An omnivorous diet that includes food derived from happy animals—and only happy animals—is ethical because it brings into existence animals who live in merriment and precludes the existence of animals who would live in misery.

The ethics of meat eating are more vividly seen by imagining the reality of animal abolition. Attempts to ethically equate ownership of livestock and ownership of human slaves are shaky because the abolition of human slaves and livestock entail vastly different outcomes. Humans can care for themselves. Yet if livestock ownership ceased, we would not witness freedom-loving cows but the near extinction of a species. Farm animals are raised for profit. Animal abolition eliminates the possibility of profit, and implies that many millions of animals will not come into existence. So long as we believe two happy animals are better than one, and one happy animal is better than no animal, animal abolition is unethical.

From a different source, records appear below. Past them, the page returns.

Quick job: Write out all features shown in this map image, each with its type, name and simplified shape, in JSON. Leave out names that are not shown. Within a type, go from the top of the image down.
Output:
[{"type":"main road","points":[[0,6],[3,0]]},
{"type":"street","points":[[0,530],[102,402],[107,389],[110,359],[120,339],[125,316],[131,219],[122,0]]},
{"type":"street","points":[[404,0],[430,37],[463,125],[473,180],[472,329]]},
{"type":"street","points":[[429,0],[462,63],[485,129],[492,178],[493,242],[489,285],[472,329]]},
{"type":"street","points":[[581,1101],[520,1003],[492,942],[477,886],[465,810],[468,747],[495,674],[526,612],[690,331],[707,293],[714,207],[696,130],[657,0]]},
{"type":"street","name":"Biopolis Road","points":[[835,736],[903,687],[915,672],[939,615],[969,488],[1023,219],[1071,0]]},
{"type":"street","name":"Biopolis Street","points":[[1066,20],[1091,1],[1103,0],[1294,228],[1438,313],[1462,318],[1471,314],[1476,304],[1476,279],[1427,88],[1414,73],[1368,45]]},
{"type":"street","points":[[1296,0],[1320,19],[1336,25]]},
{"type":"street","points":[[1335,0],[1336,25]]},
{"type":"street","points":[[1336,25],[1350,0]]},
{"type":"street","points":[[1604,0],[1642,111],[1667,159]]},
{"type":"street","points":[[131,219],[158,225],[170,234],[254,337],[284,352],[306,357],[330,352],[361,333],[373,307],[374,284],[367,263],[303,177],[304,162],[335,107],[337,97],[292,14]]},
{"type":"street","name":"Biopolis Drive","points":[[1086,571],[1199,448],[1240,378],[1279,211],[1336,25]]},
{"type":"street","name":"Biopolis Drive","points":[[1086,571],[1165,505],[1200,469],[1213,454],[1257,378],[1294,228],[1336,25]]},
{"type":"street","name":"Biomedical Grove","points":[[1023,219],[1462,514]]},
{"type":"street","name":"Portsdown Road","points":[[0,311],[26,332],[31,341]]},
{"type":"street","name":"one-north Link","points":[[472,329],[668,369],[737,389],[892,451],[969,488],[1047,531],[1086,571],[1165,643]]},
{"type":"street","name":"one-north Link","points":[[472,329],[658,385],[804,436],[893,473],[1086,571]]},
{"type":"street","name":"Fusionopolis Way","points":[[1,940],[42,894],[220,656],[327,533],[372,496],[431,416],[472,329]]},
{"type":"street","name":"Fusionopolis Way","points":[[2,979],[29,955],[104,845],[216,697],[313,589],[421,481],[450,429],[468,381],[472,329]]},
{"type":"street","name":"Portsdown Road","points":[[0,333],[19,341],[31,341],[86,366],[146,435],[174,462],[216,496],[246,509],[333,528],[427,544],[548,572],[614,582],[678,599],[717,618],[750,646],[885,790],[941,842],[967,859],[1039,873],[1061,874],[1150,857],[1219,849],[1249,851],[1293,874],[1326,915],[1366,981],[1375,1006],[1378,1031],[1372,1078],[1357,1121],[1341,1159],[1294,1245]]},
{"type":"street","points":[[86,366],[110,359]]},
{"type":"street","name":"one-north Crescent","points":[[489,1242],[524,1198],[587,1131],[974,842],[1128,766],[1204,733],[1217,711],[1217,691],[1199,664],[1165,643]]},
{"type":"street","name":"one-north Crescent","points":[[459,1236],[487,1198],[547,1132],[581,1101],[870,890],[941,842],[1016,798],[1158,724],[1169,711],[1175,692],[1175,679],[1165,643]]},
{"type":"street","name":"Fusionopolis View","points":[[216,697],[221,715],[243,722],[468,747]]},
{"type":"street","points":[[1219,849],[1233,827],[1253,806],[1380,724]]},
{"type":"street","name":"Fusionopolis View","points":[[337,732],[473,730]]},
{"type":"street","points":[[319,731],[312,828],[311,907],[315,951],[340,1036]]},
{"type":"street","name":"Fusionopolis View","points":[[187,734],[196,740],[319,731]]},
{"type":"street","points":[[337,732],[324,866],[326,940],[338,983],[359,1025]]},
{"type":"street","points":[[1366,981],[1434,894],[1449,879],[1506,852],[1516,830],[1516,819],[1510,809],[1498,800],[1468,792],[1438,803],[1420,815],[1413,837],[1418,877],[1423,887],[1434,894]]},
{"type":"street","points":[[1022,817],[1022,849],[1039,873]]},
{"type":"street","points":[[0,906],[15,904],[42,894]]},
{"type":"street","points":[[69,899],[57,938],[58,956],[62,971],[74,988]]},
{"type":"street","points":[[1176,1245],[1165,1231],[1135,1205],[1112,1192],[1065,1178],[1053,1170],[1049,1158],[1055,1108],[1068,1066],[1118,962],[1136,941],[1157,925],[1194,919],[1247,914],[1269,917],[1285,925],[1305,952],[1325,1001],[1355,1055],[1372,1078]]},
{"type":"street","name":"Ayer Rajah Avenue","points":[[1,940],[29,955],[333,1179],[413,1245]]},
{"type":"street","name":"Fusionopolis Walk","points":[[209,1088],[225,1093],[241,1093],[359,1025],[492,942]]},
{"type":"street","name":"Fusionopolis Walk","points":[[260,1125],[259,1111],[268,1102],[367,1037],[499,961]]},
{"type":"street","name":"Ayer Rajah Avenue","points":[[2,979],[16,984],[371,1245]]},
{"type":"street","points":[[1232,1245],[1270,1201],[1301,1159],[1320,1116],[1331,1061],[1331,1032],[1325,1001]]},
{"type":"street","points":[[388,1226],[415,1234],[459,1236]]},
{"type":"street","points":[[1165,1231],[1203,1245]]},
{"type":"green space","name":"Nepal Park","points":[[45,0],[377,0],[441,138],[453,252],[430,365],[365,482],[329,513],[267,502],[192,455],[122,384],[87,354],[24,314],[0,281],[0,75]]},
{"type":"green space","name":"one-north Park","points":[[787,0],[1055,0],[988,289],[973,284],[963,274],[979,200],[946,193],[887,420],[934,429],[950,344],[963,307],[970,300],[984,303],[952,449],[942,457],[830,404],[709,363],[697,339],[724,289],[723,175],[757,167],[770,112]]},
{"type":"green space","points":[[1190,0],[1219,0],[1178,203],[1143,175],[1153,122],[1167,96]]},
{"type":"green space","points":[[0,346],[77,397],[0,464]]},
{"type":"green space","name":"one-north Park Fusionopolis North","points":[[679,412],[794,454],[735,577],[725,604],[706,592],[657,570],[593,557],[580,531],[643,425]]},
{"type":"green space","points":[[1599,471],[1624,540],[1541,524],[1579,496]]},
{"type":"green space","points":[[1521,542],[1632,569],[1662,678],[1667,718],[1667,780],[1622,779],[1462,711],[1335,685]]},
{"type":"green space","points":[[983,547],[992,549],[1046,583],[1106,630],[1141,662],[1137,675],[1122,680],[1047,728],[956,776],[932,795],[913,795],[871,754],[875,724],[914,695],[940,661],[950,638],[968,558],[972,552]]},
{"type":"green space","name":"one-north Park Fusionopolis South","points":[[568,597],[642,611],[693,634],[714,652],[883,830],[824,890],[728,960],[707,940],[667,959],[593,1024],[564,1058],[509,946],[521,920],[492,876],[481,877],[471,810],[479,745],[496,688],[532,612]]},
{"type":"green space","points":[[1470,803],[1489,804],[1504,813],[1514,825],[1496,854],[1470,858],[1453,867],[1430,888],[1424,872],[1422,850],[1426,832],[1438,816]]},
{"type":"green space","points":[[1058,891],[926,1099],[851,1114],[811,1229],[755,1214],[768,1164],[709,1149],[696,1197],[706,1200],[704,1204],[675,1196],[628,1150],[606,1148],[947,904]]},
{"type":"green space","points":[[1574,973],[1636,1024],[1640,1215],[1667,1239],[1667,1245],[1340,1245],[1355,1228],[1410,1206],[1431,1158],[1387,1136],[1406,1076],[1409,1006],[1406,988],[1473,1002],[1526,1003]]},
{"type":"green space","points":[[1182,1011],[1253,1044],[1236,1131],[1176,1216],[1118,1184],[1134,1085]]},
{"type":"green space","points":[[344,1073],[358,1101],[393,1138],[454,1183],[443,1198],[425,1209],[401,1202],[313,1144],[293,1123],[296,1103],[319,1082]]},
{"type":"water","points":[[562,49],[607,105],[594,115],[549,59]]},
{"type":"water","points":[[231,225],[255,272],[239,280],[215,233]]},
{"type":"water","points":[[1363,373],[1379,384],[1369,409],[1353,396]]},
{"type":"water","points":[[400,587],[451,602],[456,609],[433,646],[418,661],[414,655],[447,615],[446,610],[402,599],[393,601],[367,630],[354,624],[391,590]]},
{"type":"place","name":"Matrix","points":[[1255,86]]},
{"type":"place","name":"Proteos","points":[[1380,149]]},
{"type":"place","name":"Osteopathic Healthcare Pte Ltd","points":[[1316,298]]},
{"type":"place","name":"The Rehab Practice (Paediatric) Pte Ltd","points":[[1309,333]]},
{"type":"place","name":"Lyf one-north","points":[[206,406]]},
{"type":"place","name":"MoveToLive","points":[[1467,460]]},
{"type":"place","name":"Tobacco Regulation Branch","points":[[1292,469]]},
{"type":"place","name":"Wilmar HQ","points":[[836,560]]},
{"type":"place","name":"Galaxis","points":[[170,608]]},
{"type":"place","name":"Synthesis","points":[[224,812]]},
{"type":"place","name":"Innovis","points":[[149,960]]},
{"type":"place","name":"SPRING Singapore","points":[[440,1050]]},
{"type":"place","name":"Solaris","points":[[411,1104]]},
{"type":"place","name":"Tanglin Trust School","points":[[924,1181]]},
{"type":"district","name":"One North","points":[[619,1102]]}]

It would be wrong to categorically assert that meat-eating is ethical. So too would it be wrong to universally claim veganism is the pinnacle of ethical eating. Meat comes from some animals who lead pleasant lives and some who did not. A diet is made ethical when it creates greater happiness, and the only way to effectively ensure that more happy cows exist is to buy meat from farmers who treat their animals well, and to refuse meat from farmers who do not. Instead of asking ourselves whether we should eat meat or go vegan, we should be asking which type of happy animal we will eat today.

—Jayson L. Lusk and F. Bailey Norwood are professors at Oklahoma State University and authors of Compassion, by the Pound: The Economics of Farm Animal Welfare published by Oxford University Press in 2011.